Text extracted from each page:

◆ ◆ ◆

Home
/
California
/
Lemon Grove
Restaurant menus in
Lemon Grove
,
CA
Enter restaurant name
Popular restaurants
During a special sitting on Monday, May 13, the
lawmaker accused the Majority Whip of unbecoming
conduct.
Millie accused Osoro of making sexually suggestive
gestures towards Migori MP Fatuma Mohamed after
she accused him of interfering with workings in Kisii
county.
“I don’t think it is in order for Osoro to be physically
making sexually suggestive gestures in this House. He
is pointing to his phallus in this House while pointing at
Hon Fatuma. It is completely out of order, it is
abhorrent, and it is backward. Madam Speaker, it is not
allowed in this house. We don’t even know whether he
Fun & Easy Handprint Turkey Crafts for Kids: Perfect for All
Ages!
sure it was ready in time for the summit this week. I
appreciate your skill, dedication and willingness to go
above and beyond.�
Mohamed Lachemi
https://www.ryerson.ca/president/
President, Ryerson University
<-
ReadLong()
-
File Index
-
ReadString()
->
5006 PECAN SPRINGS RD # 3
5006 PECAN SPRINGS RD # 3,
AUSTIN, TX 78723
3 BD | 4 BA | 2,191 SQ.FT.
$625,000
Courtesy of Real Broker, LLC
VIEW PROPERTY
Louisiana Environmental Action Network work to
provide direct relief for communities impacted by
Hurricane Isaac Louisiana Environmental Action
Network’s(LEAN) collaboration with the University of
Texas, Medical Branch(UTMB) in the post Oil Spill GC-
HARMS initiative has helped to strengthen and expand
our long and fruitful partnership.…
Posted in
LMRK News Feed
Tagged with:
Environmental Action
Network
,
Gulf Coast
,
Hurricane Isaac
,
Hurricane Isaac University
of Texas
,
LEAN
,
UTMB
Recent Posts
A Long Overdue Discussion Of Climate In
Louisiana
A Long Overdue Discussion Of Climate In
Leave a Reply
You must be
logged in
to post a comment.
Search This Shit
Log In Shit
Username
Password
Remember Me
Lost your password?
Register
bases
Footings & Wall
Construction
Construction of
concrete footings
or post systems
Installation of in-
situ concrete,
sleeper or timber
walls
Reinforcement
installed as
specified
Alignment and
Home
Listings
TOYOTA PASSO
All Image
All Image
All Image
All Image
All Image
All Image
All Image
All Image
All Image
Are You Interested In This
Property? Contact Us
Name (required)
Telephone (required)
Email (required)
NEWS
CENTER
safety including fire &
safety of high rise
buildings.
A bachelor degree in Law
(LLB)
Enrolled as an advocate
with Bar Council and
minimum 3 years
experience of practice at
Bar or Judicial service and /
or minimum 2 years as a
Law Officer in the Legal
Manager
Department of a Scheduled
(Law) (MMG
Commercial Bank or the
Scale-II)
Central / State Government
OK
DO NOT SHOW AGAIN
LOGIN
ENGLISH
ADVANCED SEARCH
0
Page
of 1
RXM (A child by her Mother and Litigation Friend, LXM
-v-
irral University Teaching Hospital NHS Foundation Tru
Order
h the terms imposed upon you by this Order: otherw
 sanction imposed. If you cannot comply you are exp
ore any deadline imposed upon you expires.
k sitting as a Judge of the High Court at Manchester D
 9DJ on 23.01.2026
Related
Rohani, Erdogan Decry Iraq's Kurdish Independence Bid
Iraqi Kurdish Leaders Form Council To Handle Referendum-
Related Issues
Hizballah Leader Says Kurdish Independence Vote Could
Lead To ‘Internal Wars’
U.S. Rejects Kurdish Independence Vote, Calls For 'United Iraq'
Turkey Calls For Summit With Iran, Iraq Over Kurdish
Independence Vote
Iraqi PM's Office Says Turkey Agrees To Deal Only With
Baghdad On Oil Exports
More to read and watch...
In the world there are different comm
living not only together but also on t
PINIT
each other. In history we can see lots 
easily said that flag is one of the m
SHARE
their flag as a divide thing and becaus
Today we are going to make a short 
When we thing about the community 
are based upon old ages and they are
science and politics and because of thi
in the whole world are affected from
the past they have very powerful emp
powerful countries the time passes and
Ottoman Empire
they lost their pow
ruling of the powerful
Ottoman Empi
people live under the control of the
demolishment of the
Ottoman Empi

◆ ◆ ◆

▶ [INSTRUCTION]
Output every line of the material as a numbered list, and leave out any blank lines.

▶ [ANSWER TO THE EXERCISE]
1. Home
2. /
3. California
4. /
5. Lemon Grove
6. Restaurant menus in
7. Lemon Grove
8. ,
9. CA
10. Enter restaurant name
11. Popular restaurants
12. During a special sitting on Monday, May 13, the
13. lawmaker accused the Majority Whip of unbecoming
14. conduct.
15. Millie accused Osoro of making sexually suggestive
16. gestures towards Migori MP Fatuma Mohamed after
17. she accused him of interfering with workings in Kisii
18. county.
19. “I don’t think it is in order for Osoro to be physically
20. making sexually suggestive gestures in this House. He
21. is pointing to his phallus in this House while pointing at
22. Hon Fatuma. It is completely out of order, it is
23. abhorrent, and it is backward. Madam Speaker, it is not
24. allowed in this house. We don’t even know whether he
25. Fun & Easy Handprint Turkey Crafts for Kids: Perfect for All
26. Ages!
27. sure it was ready in time for the summit this week. I
28. appreciate your skill, dedication and willingness to go
29. above and beyond.�
30. Mohamed Lachemi
31. https://www.ryerson.ca/president/
32. President, Ryerson University
33. <-
34. ReadLong()
35. -
36. File Index
37. -
38. ReadString()
39. ->
40. 5006 PECAN SPRINGS RD # 3
41. 5006 PECAN SPRINGS RD # 3,
42. AUSTIN, TX 78723
43. 3 BD | 4 BA | 2,191 SQ.FT.
44. $625,000
45. Courtesy of Real Broker, LLC
46. VIEW PROPERTY
47. Louisiana Environmental Action Network work to
48. provide direct relief for communities impacted by
49. Hurricane Isaac Louisiana Environmental Action
50. Network’s(LEAN) collaboration with the University of
51. Texas, Medical Branch(UTMB) in the post Oil Spill GC-
52. HARMS initiative has helped to strengthen and expand
53. our long and fruitful partnership.…
54. Posted in
55. LMRK News Feed
56. Tagged with:
57. Environmental Action
58. Network
59. ,
60. Gulf Coast
61. ,
62. Hurricane Isaac
63. ,
64. Hurricane Isaac University
65. of Texas
66. ,
67. LEAN
68. ,
69. UTMB
70. Recent Posts
71. A Long Overdue Discussion Of Climate In
72. Louisiana
73. A Long Overdue Discussion Of Climate In
74. Leave a Reply
75. You must be
76. logged in
77. to post a comment.
78. Search This Shit
79. Log In Shit
80. Username
81. Password
82. Remember Me
83. Lost your password?
84. Register
85. bases
86. Footings & Wall
87. Construction
88. Construction of
89. concrete footings
90. or post systems
91. Installation of in-
92. situ concrete,
93. sleeper or timber
94. walls
95. Reinforcement
96. installed as
97. specified
98. Alignment and
99. Home
100. Listings
101. TOYOTA PASSO
102. All Image
103. All Image
104. All Image
105. All Image
106. All Image
107. All Image
108. All Image
109. All Image
110. All Image
111. Are You Interested In This
112. Property? Contact Us
113. Name (required)
114. Telephone (required)
115. Email (required)
116. NEWS
117. CENTER
118. safety including fire &
119. safety of high rise
120. buildings.
121. A bachelor degree in Law
122. (LLB)
123. Enrolled as an advocate
124. with Bar Council and
125. minimum 3 years
126. experience of practice at
127. Bar or Judicial service and /
128. or minimum 2 years as a
129. Law Officer in the Legal
130. Manager
131. Department of a Scheduled
132. (Law) (MMG
133. Commercial Bank or the
134. Scale-II)
135. Central / State Government
136. OK
137. DO NOT SHOW AGAIN
138. LOGIN
139. ENGLISH
140. ADVANCED SEARCH
141. 0
142. Page
143. of 1
144. RXM (A child by her Mother and Litigation Friend, LXM
145. -v-
146. irral University Teaching Hospital NHS Foundation Tru
147. Order
148. h the terms imposed upon you by this Order: otherw
149.  sanction imposed. If you cannot comply you are exp
150. ore any deadline imposed upon you expires.
151. k sitting as a Judge of the High Court at Manchester D
152.  9DJ on 23.01.2026
153. Related
154. Rohani, Erdogan Decry Iraq's Kurdish Independence Bid
155. Iraqi Kurdish Leaders Form Council To Handle Referendum-
156. Related Issues
157. Hizballah Leader Says Kurdish Independence Vote Could
158. Lead To ‘Internal Wars’
159. U.S. Rejects Kurdish Independence Vote, Calls For 'United Iraq'
160. Turkey Calls For Summit With Iran, Iraq Over Kurdish
161. Independence Vote
162. Iraqi PM's Office Says Turkey Agrees To Deal Only With
163. Baghdad On Oil Exports
164. More to read and watch...
165. In the world there are different comm
166. living not only together but also on t
167. PINIT
168. each other. In history we can see lots 
169. easily said that flag is one of the m
170. SHARE
171. their flag as a divide thing and becaus
172. Today we are going to make a short 
173. When we thing about the community 
174. are based upon old ages and they are
175. science and politics and because of thi
176. in the whole world are affected from
177. the past they have very powerful emp
178. powerful countries the time passes and
179. Ottoman Empire
180. they lost their pow
181. ruling of the powerful
182. Ottoman Empi
183. people live under the control of the
184. demolishment of the
185. Ottoman Empi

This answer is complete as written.